**PROVIDED PASSAGE**
^^^^

Key features of the DESIGN.md system include:

Dual-Layer Format – The combination of YAML front matter (machine-readable tokens) and Markdown prose (human-readable rationale) ensures that both agents and humans can understand and maintain the design system. Tokens provide exact values; prose provides context.

Eight Lint Rules – The linter covers structural correctness (broken-ref), accessibility (contrast-ratio), design quality (missing-primary, orphaned-tokens, missing-typography), ordering (section-order), and completeness (token-summary, missing-sections). Each rule has a fixed severity level for consistent reporting.

DTCG Interoperability – The export system produces W3C DTCG standard token files, enabling seamless integration with Figma variables, Style Dictionary, and the broader design token ecosystem. This bridges the gap between DESIGN.md’s human-friendly format and existing design tool workflows.

Tailwind CSS Integration – The Tailwind export handler maps DESIGN.md tokens directly to theme.extend configuration objects, including colors, font families, font sizes with line height and letter spacing metadata, border radii, and spacing values. This means a single DESIGN.md file can drive an entire Tailwind project’s theme.

Programmatic API – Beyond the CLI, the linter and exporters are available as a TypeScript library. The lint() function returns a LintReport with the resolved design system, findings, summary, and Tailwind configuration. Custom lint rules can be composed using the LintRule interface.

Component Token System – Components map names to groups of sub-token properties (backgroundColor, textColor, typography, rounded, padding, size, height, width). Variants for hover, active, and pressed states are expressed as separate component entries with related key names, giving agents precise styling instructions for every interaction state.

Graceful Consumer Behavior – The specification defines clear behavior for unknown content: unknown section headings are preserved, unknown color and typography token names are accepted if values are valid, unknown component properties are accepted with a warning, and duplicate section headings cause an error. This makes the format extensible while maintaining strictness where it matters.

^^^^

[Saved entries]
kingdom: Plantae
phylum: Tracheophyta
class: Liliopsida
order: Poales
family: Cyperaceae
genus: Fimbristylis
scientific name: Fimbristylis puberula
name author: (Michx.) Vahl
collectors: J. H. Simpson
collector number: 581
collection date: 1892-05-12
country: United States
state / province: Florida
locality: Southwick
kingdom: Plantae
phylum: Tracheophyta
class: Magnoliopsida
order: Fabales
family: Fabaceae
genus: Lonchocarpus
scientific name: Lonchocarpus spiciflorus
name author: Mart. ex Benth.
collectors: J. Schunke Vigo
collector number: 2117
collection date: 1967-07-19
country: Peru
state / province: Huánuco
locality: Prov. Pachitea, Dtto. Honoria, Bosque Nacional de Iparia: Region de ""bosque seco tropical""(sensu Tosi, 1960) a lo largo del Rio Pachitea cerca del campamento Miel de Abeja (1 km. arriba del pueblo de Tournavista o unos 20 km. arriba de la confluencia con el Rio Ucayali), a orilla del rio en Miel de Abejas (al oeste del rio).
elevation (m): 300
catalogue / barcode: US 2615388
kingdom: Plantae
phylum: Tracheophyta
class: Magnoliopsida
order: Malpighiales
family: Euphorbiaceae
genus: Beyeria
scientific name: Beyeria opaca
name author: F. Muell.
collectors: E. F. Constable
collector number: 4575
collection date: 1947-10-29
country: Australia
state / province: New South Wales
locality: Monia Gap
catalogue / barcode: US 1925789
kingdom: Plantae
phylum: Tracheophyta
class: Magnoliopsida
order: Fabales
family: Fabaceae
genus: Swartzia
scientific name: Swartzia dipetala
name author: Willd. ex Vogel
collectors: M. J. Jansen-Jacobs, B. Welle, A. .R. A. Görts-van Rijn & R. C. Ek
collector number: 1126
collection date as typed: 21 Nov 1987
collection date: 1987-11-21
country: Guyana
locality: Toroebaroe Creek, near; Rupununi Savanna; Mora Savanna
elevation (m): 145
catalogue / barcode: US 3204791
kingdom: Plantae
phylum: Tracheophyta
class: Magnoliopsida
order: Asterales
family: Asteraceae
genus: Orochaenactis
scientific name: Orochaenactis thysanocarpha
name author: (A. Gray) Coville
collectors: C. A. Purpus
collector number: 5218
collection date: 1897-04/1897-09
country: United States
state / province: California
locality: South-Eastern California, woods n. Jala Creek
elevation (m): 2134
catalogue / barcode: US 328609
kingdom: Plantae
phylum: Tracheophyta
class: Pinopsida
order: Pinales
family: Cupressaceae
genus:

^^^^

**ABOUT THIS TASK**
In the passage about the DESIGN.md system, what happens when duplicate section headings appear?

**EXERCISE RESPONSE**
Duplicate section headings cause an error.